▶ **TO-DO ITEM**
Please copy exactly the part of the records below that opens with the line containing "Comparatifs" and closes with the line containing "individuellen Bedürfnissen und deinem Budget", leaving out any pictures.

▶ **THE INPUT**
┄┄┄┄┄┄

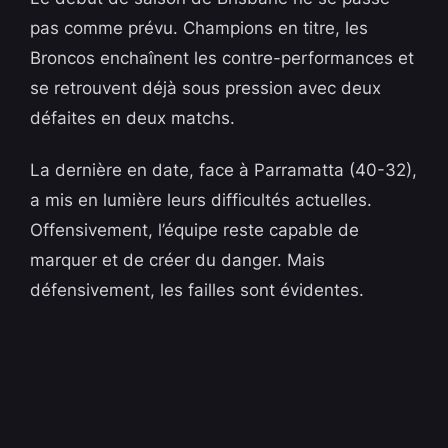
pas comme prévu. Champions en titre, les
Broncos enchaînent les contre-performances et
se retrouvent déjà sous pression avec deux
défaites en deux matchs.
La dernière en date, face à Parramatta (40-32),
a mis en lumière leurs difficultés actuelles.
Offensivement, l’équipe reste capable de
marquer et de créer du danger. Mais
défensivement, les failles sont évidentes.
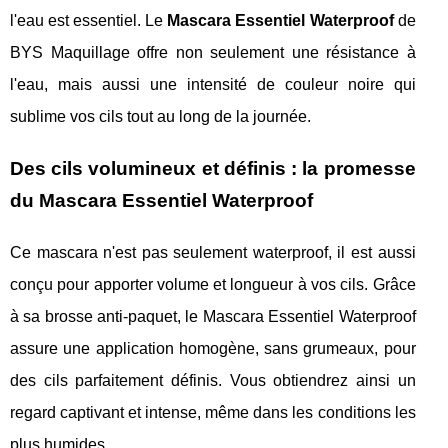
l'eau est essentiel. Le
Mascara Essentiel Waterproof
de
BYS Maquillage offre non seulement une résistance à
l'eau, mais aussi une intensité de couleur noire qui
sublime vos cils tout au long de la journée.
Des cils volumineux et définis : la promesse
du Mascara Essentiel Waterproof
Ce mascara n'est pas seulement waterproof, il est aussi
conçu pour apporter volume et longueur à vos cils. Grâce
à sa brosse anti-paquet, le Mascara Essentiel Waterproof
assure une application homogène, sans grumeaux, pour
des cils parfaitement définis. Vous obtiendrez ainsi un
regard captivant et intense, même dans les conditions les
plus humides.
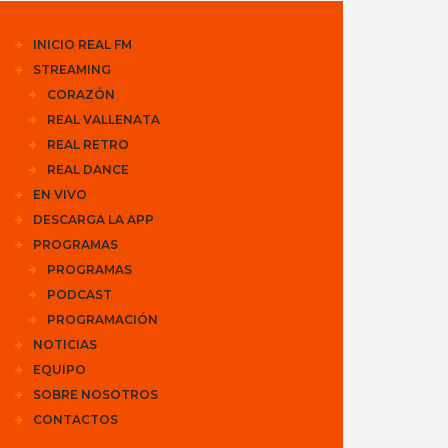
INICIO REAL FM
STREAMING
CORAZÓN
REAL VALLENATA
REAL RETRO
REAL DANCE
EN VIVO
DESCARGA LA APP
PROGRAMAS
PROGRAMAS
PODCAST
PROGRAMACIÓN
NOTICIAS
EQUIPO
SOBRE NOSOTROS
CONTACTOS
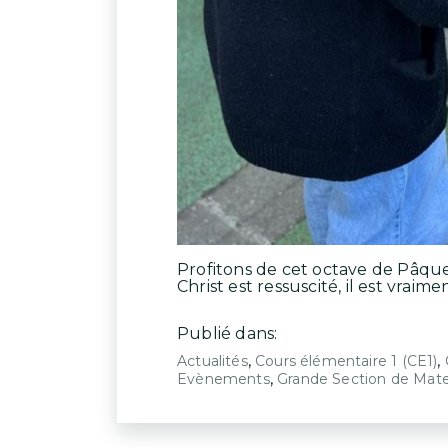
Profitons de cet octave de Pâques
Christ est ressuscité, il est vraime
Publié dans:
,
,
Actualités
Cours élémentaire 1 (CE1)
,
Evènements
Grande Section de Mate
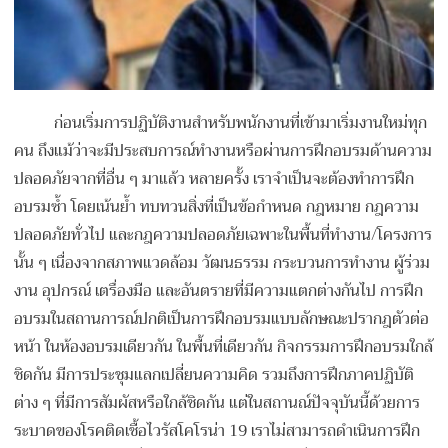
ก่อนเริ่มการปฏิบัติงานสำหรับพนักงานที่เข้ามาเริ่มงานใหม่ทุก
คน ถึงแม้ว่าจะมีประสบการณ์ทำงานหรือผ่านการฝึกอบรมด้านความ
ปลอดภัยจากที่อื่น ๆ มาแล้ว หลายครั้ง เราจำเป็นจะต้องทำการฝึก
อบรมซ้ำ โดยเน้นย้ำ ทบทวนสิ่งที่เป็นข้อกำหนด กฎหมาย กฎความ
ปลอดภัยทั่วไป และกฎความปลอดภัยเฉพาะในพื้นที่ทำงาน/โครงการ
นั้น ๆ เนื่องจากสภาพแวดล้อม วัฒนธรรม กระบวนการทำงาน ผู้ร่วม
งาน อุปกรณ์ เตรื่องมือ และอันตรายที่มีความแตกต่างกันไป การฝึก
อบรมในสถานการณ์ปกติเป็นการฝึกอบรมแบบลักษณะปรากฎตัวต่อ
หน้า ในห้องอบรมเดียวกัน ในพื้นที่เดียวกัน กิจกรรมการฝึกอบรมใกล้
ชิดกัน มีการประชุมแลกเปลี่ยนความคิด รวมถึงการฝึกภาคปฏิบัติ
ต่าง ๆ ที่มีการสัมผัสหรือใกล้ชิดกัน แต่ในสถานณ์ปัจจุบันนี้ด้วยการ
ระบาดของโรคติดเชื้อไวรัสโคโรน่า 19 เราไม่สามารถดำเนินการฝึก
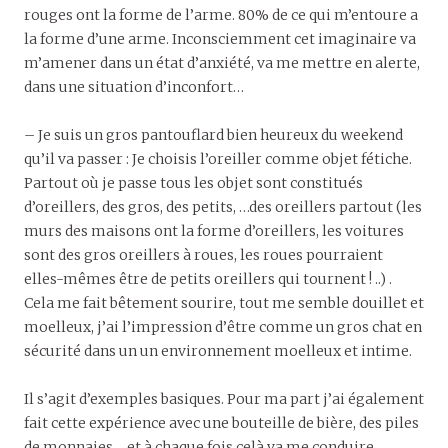
rouges ont la forme de l’arme. 80% de ce qui m’entoure a
la forme d’une arme. Inconsciemment cet imaginaire va
m’amener dans un état d’anxiété, va me mettre en alerte,
dans une situation d’inconfort…
– Je suis un gros pantouflard bien heureux du weekend
qu’il va passer : Je choisis l’oreiller comme objet fétiche.
Partout où je passe tous les objet sont constitués
d’oreillers, des gros, des petits, …des oreillers partout (les
murs des maisons ont la forme d’oreillers, les voitures
sont des gros oreillers à roues, les roues pourraient
elles-mêmes être de petits oreillers qui tournent ! ..) .
Cela me fait bêtement sourire, tout me semble douillet et
moelleux, j’ai l’impression d’être comme un gros chat en
sécurité dans un un environnement moelleux et intime.
Il s’agit d’exemples basiques. Pour ma part j’ai également
fait cette expérience avec une bouteille de bière, des piles
de monnaies… et à chaque fois celà va me conduire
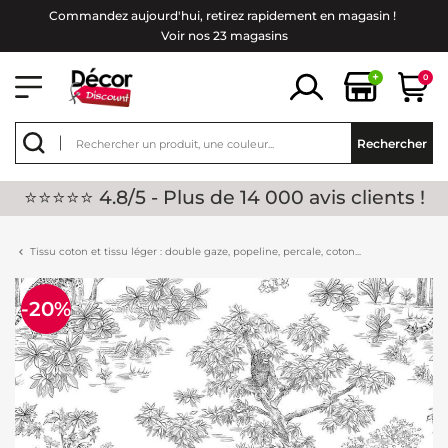
Commandez aujourd'hui, retirez rapidement en magasin !
Voir nos 23 magasins
+
0
Rechercher
⭐⭐⭐⭐⭐ 4.8/5 - Plus de 14 000 avis clients !
Tissu coton et tissu léger : double gaze, popeline, percale, coton...
-20%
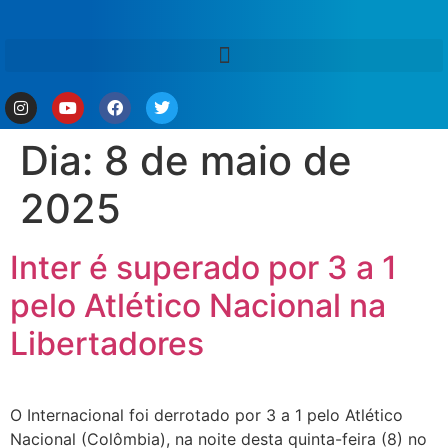
Dia:
8 de maio de
2025
Inter é superado por 3 a 1
pelo Atlético Nacional na
Libertadores
O Internacional foi derrotado por 3 a 1 pelo Atlético
Nacional (Colômbia), na noite desta quinta-feira (8) no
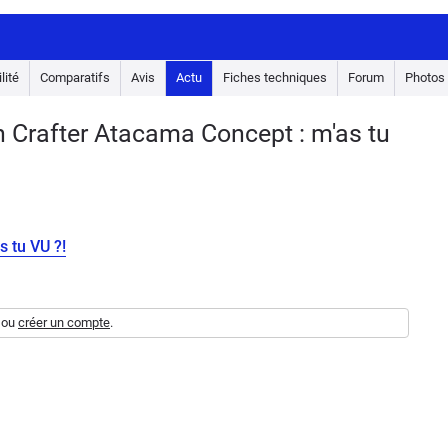
lité
Comparatifs
Avis
Actu
Fiches techniques
Forum
Photos
Crafter Atacama Concept : m'as tu
 tu VU ?!
ou
créer un compte
.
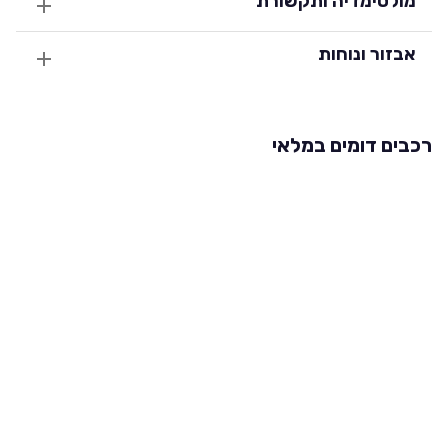
מולטימדיה ותקשורת
אבזור ונוחות
רכבים דומים במלאי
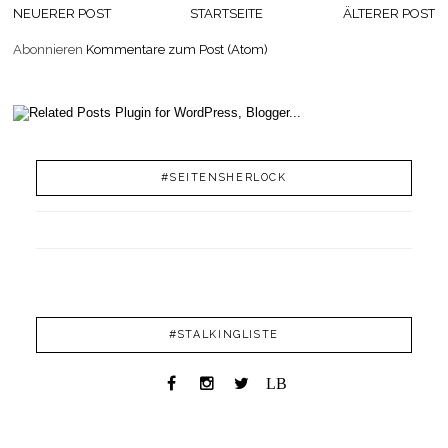
NEUERER POST
STARTSEITE
ÄLTERER POST
Abonnieren
Kommentare zum Post (Atom)
#SEITENSHERLOCK
#STALKINGLISTE
LB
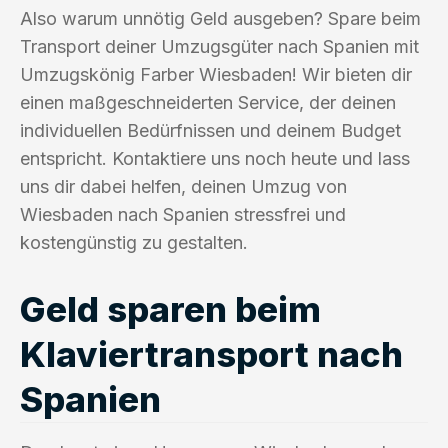
Also warum unnötig Geld ausgeben? Spare beim
Transport deiner Umzugsgüter nach Spanien mit
Umzugskönig Farber Wiesbaden! Wir bieten dir
einen maßgeschneiderten Service, der deinen
individuellen Bedürfnissen und deinem Budget
entspricht. Kontaktiere uns noch heute und lass
uns dir dabei helfen, deinen Umzug von
Wiesbaden nach Spanien stressfrei und
kostengünstig zu gestalten.
Geld sparen beim
Klaviertransport nach
Spanien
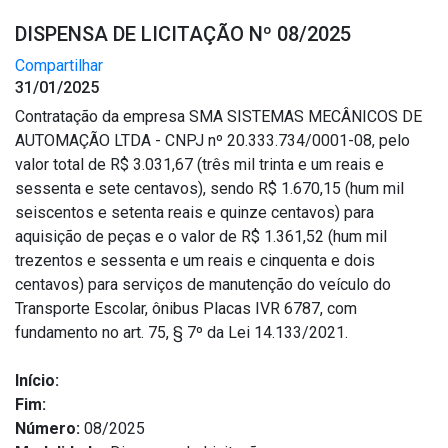
DISPENSA DE LICITAÇÃO Nº 08/2025
Compartilhar
31/01/2025
Contratação da empresa SMA SISTEMAS MECÂNICOS DE
AUTOMAÇÃO LTDA - CNPJ nº 20.333.734/0001-08, pelo
valor total de R$ 3.031,67 (três mil trinta e um reais e
sessenta e sete centavos), sendo R$ 1.670,15 (hum mil
seiscentos e setenta reais e quinze centavos) para
aquisição de peças e o valor de R$ 1.361,52 (hum mil
trezentos e sessenta e um reais e cinquenta e dois
centavos) para serviços de manutenção do veículo do
Transporte Escolar, ônibus Placas IVR 6787, com
fundamento no art. 75, § 7º da Lei 14.133/2021.
Início:
Fim:
Número:
08/2025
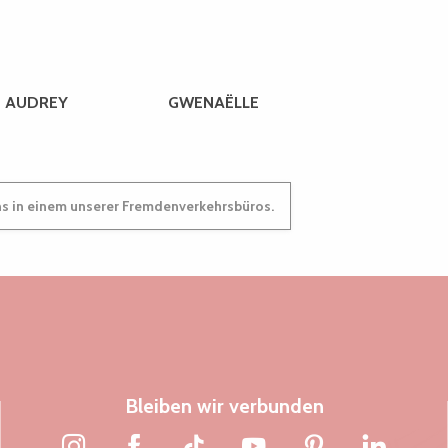
AUDREY
GWENAËLLE
ns in einem unserer Fremdenverkehrsbüros.
Bleiben wir verbunden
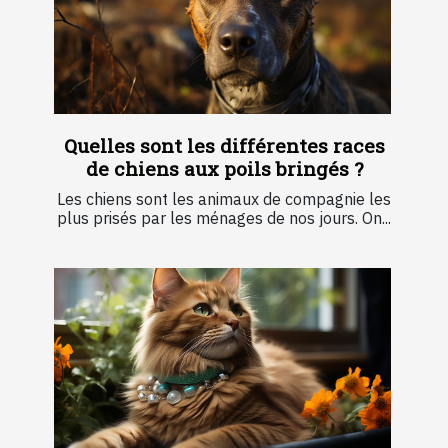
Quelles sont les différentes races
de chiens aux poils bringés ?
Les chiens sont les animaux de compagnie les
plus prisés par les ménages de nos jours. On...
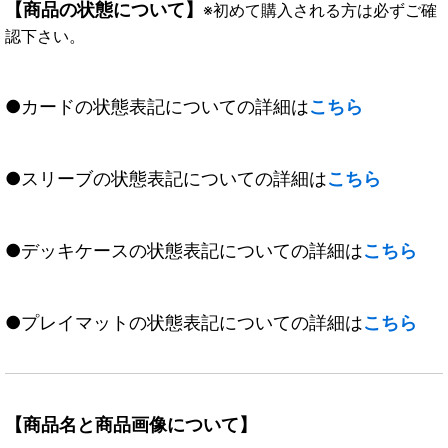
【商品の状態について】
※初めて購入される方は必ずご確
認下さい。
●カードの状態表記についての詳細は
こちら
●スリーブの状態表記についての詳細は
こちら
●デッキケースの状態表記についての詳細は
こちら
●プレイマットの状態表記についての詳細は
こちら
【商品名と商品画像について】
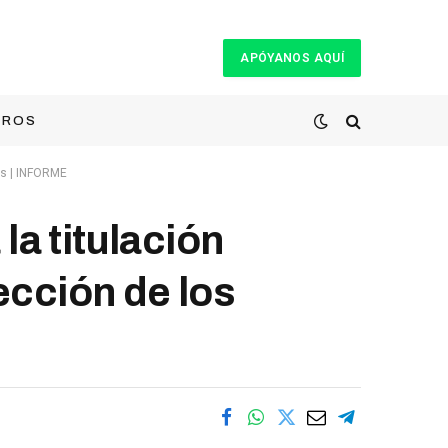
APÓYANOS AQUÍ
TROS
ues | INFORME
la titulación
tección de los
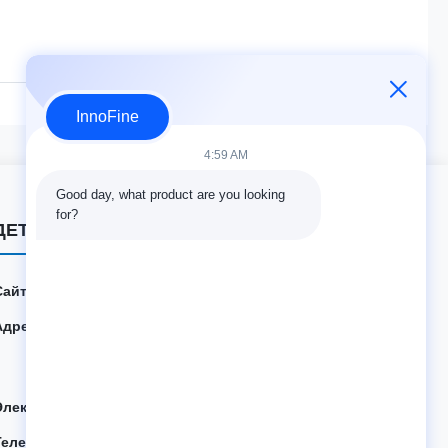
Файн МедикалМы сердечно
 партнеров присоединиться к
InnoFine
4:59 AM
Good day, what product are you looking 
for?
ДЕТАЛИ КОНТАКТА
Сайт:
innofine.cn
Адрес:
301 Bldg C & 401 Bldg A, Jinweiyuan, No.41 Qingsong
Rd, Zhukeng Community, Longtian Street, Pingshan Di
strict, 518118 Шэньчжэнь, Китай
Электронная почта:
sales@innofine.cn
Телефон:
86-755-89458526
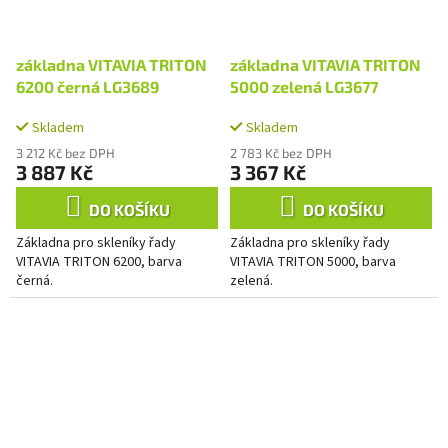
základna VITAVIA TRITON
základna VITAVIA TRITON
6200 černá LG3689
5000 zelená LG3677
Skladem
Skladem
3 212 Kč bez DPH
2 783 Kč bez DPH
3 887 Kč
3 367 Kč
DO KOŠÍKU
DO KOŠÍKU
Základna pro skleníky řady
Základna pro skleníky řady
VITAVIA TRITON 6200, barva
VITAVIA TRITON 5000, barva
černá.
zelená.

┄┄┄┄┄┄

▶ **ANSWER SPACE**
Comparatifs
Avis
Actu
Fiches techniques
Forum
Photos
Crafter Atacama Concept : m'as tu
 tu VU ?!
ou
créer un compte
.
מולטימדיה ותקשורת
אבזור ונוחות
רכבים דומים במלאי
NEUERER POST
STARTSEITE
ÄLTERER POST
Abonnieren
Kommentare zum Post (Atom)
#SEITENSHERLOCK
#STALKINGLISTE
LB
Also warum unnötig Geld ausgeben? Spare beim
Transport deiner Umzugsgüter nach Spanien mit
Umzugskönig Farber Wiesbaden! Wir bieten dir
einen maßgeschneiderten Service, der deinen
individuellen Bedürfnissen und deinem Budget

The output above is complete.